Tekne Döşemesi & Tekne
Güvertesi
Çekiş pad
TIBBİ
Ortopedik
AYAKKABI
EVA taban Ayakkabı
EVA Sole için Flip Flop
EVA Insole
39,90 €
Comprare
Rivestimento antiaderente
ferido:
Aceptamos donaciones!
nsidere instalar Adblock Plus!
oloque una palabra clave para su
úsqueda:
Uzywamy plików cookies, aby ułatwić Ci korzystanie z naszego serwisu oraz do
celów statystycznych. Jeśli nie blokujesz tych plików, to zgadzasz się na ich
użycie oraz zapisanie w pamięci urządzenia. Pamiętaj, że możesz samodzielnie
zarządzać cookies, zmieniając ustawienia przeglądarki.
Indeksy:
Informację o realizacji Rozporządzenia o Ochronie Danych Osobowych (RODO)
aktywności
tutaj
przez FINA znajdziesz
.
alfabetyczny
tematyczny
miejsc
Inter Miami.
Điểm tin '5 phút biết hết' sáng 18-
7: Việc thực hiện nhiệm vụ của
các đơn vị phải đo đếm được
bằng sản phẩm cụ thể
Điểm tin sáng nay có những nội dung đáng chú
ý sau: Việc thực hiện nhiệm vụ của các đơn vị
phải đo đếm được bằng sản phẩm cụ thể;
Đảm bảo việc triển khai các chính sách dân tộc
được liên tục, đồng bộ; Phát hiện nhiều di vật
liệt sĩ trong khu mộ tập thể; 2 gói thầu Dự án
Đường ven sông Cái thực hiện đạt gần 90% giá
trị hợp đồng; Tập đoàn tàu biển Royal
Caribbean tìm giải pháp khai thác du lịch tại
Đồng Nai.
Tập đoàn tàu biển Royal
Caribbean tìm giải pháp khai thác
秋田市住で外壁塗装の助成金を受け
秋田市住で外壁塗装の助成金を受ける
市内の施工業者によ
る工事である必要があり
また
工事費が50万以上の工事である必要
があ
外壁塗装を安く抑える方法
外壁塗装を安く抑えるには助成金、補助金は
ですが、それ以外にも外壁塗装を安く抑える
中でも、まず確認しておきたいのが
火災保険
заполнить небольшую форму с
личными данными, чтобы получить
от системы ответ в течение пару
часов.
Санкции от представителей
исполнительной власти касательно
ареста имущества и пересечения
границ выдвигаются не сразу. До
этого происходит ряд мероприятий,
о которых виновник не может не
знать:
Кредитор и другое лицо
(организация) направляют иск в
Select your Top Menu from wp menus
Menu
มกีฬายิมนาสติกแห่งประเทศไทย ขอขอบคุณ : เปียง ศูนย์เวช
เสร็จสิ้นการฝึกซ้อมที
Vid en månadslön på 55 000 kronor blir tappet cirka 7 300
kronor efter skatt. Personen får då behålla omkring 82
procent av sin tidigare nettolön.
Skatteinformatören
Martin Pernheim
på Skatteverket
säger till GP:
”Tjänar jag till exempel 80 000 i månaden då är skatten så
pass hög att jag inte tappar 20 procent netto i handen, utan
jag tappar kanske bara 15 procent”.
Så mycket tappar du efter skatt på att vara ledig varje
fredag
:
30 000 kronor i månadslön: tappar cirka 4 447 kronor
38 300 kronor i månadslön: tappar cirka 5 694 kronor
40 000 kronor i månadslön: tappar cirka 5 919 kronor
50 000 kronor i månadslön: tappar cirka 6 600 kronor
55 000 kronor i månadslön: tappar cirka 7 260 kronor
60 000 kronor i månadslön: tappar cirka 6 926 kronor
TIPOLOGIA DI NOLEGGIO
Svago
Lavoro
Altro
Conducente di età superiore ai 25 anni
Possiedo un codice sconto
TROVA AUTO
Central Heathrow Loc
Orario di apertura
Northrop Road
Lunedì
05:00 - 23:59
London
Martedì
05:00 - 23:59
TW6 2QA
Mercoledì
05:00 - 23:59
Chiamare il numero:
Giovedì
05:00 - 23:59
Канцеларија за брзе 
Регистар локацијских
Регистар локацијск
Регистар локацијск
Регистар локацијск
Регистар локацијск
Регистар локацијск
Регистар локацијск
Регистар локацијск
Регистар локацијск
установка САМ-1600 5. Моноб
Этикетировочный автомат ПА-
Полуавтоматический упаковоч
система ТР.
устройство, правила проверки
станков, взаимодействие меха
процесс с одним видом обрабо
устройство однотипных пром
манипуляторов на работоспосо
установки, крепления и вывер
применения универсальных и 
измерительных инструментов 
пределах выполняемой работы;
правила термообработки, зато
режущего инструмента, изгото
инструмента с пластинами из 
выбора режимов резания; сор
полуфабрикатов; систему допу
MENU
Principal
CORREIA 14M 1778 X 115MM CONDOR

● **REQUEST**: Write out all the items above again, putting "rubber" in place of "EVA" and leaving everything else the same.

● **ANSWER TO THE EXERCISE**:
Tekne Döşemesi & Tekne
Güvertesi
Çekiş pad
TIBBİ
Ortopedik
AYAKKABI
rubber taban Ayakkabı
rubber Sole için Flip Flop
rubber Insole
39,90 €
Comprare
Rivestimento antiaderente
ferido:
Aceptamos donaciones!
nsidere instalar Adblock Plus!
oloque una palabra clave para su
úsqueda:
Uzywamy plików cookies, aby ułatwić Ci korzystanie z naszego serwisu oraz do
celów statystycznych. Jeśli nie blokujesz tych plików, to zgadzasz się na ich
użycie oraz zapisanie w pamięci urządzenia. Pamiętaj, że możesz samodzielnie
zarządzać cookies, zmieniając ustawienia przeglądarki.
Indeksy:
Informację o realizacji Rozporządzenia o Ochronie Danych Osobowych (RODO)
aktywności
tutaj
przez FINA znajdziesz
.
alfabetyczny
tematyczny
miejsc
Inter Miami.
Điểm tin '5 phút biết hết' sáng 18-
7: Việc thực hiện nhiệm vụ của
các đơn vị phải đo đếm được
bằng sản phẩm cụ thể
Điểm tin sáng nay có những nội dung đáng chú
ý sau: Việc thực hiện nhiệm vụ của các đơn vị
phải đo đếm được bằng sản phẩm cụ thể;
Đảm bảo việc triển khai các chính sách dân tộc
được liên tục, đồng bộ; Phát hiện nhiều di vật
liệt sĩ trong khu mộ tập thể; 2 gói thầu Dự án
Đường ven sông Cái thực hiện đạt gần 90% giá
trị hợp đồng; Tập đoàn tàu biển Royal
Caribbean tìm giải pháp khai thác du lịch tại
Đồng Nai.
Tập đoàn tàu biển Royal
Caribbean tìm giải pháp khai thác
秋田市住で外壁塗装の助成金を受け
秋田市住で外壁塗装の助成金を受ける
市内の施工業者によ
る工事である必要があり
また
工事費が50万以上の工事である必要
があ
外壁塗装を安く抑える方法
外壁塗装を安く抑えるには助成金、補助金は
ですが、それ以外にも外壁塗装を安く抑える
中でも、まず確認しておきたいのが
火災保険
заполнить небольшую форму с
личными данными, чтобы получить
от системы ответ в течение пару
часов.
Санкции от представителей
исполнительной власти касательно
ареста имущества и пересечения
границ выдвигаются не сразу. До
этого происходит ряд мероприятий,
о которых виновник не может не
знать:
Кредитор и другое лицо
(организация) направляют иск в
Select your Top Menu from wp menus
Menu
มกีฬายิมนาสติกแห่งประเทศไทย ขอขอบคุณ : เปียง ศูนย์เวช
เสร็จสิ้นการฝึกซ้อมที
Vid en månadslön på 55 000 kronor blir tappet cirka 7 300
kronor efter skatt. Personen får då behålla omkring 82
procent av sin tidigare nettolön.
Skatteinformatören
Martin Pernheim
på Skatteverket
säger till GP:
”Tjänar jag till exempel 80 000 i månaden då är skatten så
pass hög att jag inte tappar 20 procent netto i handen, utan
jag tappar kanske bara 15 procent”.
Så mycket tappar du efter skatt på att vara ledig varje
fredag
:
30 000 kronor i månadslön: tappar cirka 4 447 kronor
38 300 kronor i månadslön: tappar cirka 5 694 kronor
40 000 kronor i månadslön: tappar cirka 5 919 kronor
50 000 kronor i månadslön: tappar cirka 6 600 kronor
55 000 kronor i månadslön: tappar cirka 7 260 kronor
60 000 kronor i månadslön: tappar cirka 6 926 kronor
TIPOLOGIA DI NOLEGGIO
Svago
Lavoro
Altro
Conducente di età superiore ai 25 anni
Possiedo un codice sconto
TROVA AUTO
Central Heathrow Loc
Orario di apertura
Northrop Road
Lunedì
05:00 - 23:59
London
Martedì
05:00 - 23:59
TW6 2QA
Mercoledì
05:00 - 23:59
Chiamare il numero:
Giovedì
05:00 - 23:59
Канцеларија за брзе 
Регистар локацијских
Регистар локацијск
Регистар локацијск
Регистар локацијск
Регистар локацијск
Регистар локацијск
Регистар локацијск
Регистар локацијск
Регистар локацијск
установка САМ-1600 5. Моноб
Этикетировочный автомат ПА-
Полуавтоматический упаковоч
система ТР.
устройство, правила проверки
станков, взаимодействие меха
процесс с одним видом обрабо
устройство однотипных пром
манипуляторов на работоспосо
установки, крепления и вывер
применения универсальных и 
измерительных инструментов 
пределах выполняемой работы;
правила термообработки, зато
режущего инструмента, изгото
инструмента с пластинами из 
выбора режимов резания; сор
полуфабрикатов; систему допу
MENU
Principal
CORREIA 14M 1778 X 115MM CONDOR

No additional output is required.